Ontem dia 7 de Novembro, 25 de Outubro no calendário juliano, completaram-se cem anos da revolução russa que, parafraseando o escritor americano John Reed, em dez dias abalou o mundo. De facto depois da tomada de poder em S. Petersburgo pelos bolcheviques comandados por Lenine nunca mais o mundo foi o mesmo. A luta de ideias a que deu origem, opondo o comunismo à democracia liberal e constitucional e a economia estatal à economia de mercado, marcou todo o século 20. Surgiram rivalidades geopolíticas em todos os continentes à medida que revoluções similares eram tentadas e a partir da segunda guerra mundial materializou-se a divisão do mundo em dois blocos político-militares com capacidade nuclear de destruição de toda a humanidade. O ciclo de antagonismo ideológico aberto pela revolução russa só viria a fechar-se em 1991 com o desmoronar da União Soviética após acontecimentos como a Queda do Muro de Berlim em 1989 e libertação de toda a Europa de Leste do jugo soviético.
As promessas da revolução de uma sociedade sem classes, sem exploração do homem pelo homem e com garantia que todos receberiam segundo as suas necessidades seduziram muitos não só na Rússia como em todo o mundo designadamente intelectuais, artistas e jovens. Também provocaram reacções que depois viriam a revelar-se de grande impacto na forma de organização da sociedade e na relação entre os povos. Nas democracias mais frágeis, a resposta ao desafio comunista levou em alguns casos ao fascismo e noutros a derivas autoritárias de toda a espécie com custos humanos e de liberdade sem precedentes, como foi o caso da Alemanha Nazi. Nas democracias consolidadas, o desafio comunista foi respondido com dinâmica económica que alargou a classe média e com a edificação do Estado social que procurou acautelar os interesses dos trabalhadores e estendeu a todos os serviços sociais de saúde, da educação e da protecção da infância e da velhice. Já o confronto com os países detentores de impérios coloniais contribuiu para fazer do comunismo a grande referência ideológica de muitos nacionalistas na África, Ásia e na América Latina na luta pela independência e posterior utilização das suas soluções na condução da economia e na organização da sociedade.

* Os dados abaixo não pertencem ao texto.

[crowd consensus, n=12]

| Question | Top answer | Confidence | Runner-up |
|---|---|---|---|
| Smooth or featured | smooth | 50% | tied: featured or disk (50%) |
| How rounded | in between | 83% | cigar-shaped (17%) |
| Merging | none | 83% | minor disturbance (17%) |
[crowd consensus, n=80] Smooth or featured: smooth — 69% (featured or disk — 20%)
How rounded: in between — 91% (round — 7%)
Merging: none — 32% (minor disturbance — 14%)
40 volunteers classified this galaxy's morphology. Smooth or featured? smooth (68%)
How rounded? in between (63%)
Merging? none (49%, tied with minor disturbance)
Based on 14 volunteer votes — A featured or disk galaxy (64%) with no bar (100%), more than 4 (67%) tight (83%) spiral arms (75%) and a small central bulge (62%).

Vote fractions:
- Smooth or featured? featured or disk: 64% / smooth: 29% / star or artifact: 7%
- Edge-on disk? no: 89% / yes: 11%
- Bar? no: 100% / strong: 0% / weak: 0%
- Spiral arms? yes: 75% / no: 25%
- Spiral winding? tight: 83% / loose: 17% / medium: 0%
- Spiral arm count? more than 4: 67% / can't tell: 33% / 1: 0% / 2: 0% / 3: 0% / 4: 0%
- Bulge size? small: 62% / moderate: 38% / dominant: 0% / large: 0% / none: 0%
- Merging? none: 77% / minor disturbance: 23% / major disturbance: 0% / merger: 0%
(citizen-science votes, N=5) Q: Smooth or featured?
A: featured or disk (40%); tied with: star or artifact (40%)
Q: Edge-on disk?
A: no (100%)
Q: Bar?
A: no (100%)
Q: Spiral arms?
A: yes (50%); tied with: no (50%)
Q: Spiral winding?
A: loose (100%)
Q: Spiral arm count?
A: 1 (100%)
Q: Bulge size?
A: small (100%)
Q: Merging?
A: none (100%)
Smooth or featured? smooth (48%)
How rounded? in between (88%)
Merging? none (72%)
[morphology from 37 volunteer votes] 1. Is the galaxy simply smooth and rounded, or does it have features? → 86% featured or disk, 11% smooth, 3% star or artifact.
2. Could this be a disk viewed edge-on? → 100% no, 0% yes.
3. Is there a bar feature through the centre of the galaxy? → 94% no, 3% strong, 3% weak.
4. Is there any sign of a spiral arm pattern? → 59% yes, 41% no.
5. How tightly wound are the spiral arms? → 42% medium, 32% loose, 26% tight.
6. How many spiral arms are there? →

O falhanço do comunismo em trazer a prometida prosperidade económica acrescido dos extraordinários sacrifícios impostos com a perda da liberdade, a perseguição política dos opositores, os milhões enviados para trabalhos forçados e outros milhões condenados à morte em fomes artificialmente criadas precipitou o seu desmoronamento em todo o mundo nos últimos anos da década de oitenta e início dos anos noventa. O fenómeno da queda em cadeia de regimes totalitários em todo o mundo foi chamado de grande extinção leninista por alguns autores. Lembrou a desaparição rápida dos dinossauros no Jurássico. Para autores como Fukuyama o fim do combate ideológico com a vitória da democracia liberal e da economia de mercado sobre o comunismo na época configurava simultaneamente o fim da história em que já não haveria alternativa aos princípios e valores da dignidade humana, da liberdade individual, do pluralismo e do primado da Lei. Os factos porém vieram posteriormente confirmar que, como há dias escreveu Anne Applebaum no Washington Post, as ideologias totalitárias nunca morrem e nem acaba a sua capacidade de seduzir.
Cabo Verde também viu o regime de partido único soçobrar e desaparecer nessa grande extinção leninista. Quinze anos antes o país tinha ganho a independência ficando sob a direcção do PAIGC, um movimento de libertação que como vários outros se inspirou na ideologia e nos métodos organizativos do partido de Lenine. Como seria de esperar, o regime cerceou as liberdades, hostilizou o sector privado e consolidou o poder único do partido numa perspectiva totalitária. Como partido de inspiração leninista via-se como intérprete do devir histórico do país, único conhecedor dos reais interesses dos caboverdianos e um demiurgo criador de nações à maneira como foram criados o povo soviético e o povo ioguslavo: a luta de libertação é, como não deixava de repetir, um acto de cultura. Ainda predispunha-se a criar um chamado homem novo ideologicamente educado, livre de complexos burgueses ligados à propriedade e à família e sem nenhum interesse pela democracia representativa com as suas eleições livres e plurais e seu Estado de Direito. Curiosamente o fim do regime, como aconteceu noutras paragens, acelerou com o fracasso repetido em ultrapassar as dificuldades económicas seguida de estagnação no fim dos anos oitenta. Quando se quis reestruturar para ganhar espaço político, perdeu ostensivamente.
O centenário da revolução russa é um dos tais momentos para relembrar o quanto prejudicial e mesmo catastrófico foi o facto das pessoas se deixarem levar por uma ideologia que prometeu tudo e só, de facto, matou a liberdade, substituiu a verdade pela mentira e na sua ânsia de poder orientou-se pelo princípio segundo o qual os fins justificam os meios, abrindo caminho para regimes cruéis e responsáveis pelas maiores mortandades na História. Como diz Anne Applebaum no artigo citado há sempre que explicar às novas gerações as consequências do desvio iliberal e assegurar-se que saberão reconhecer as tácticas de quantos denigrem a democracia representativa e procuram nas várias estratégias de reprodução do actual modelo de desenvolvimento manter a dependência das pessoas, fragilizar as instituições e minar a confiança nos procedimentos democráticos.
Texto originalmente publicado na edição impressa do Expresso das Ilhas nº 832 de 08 de Novembro de 2017.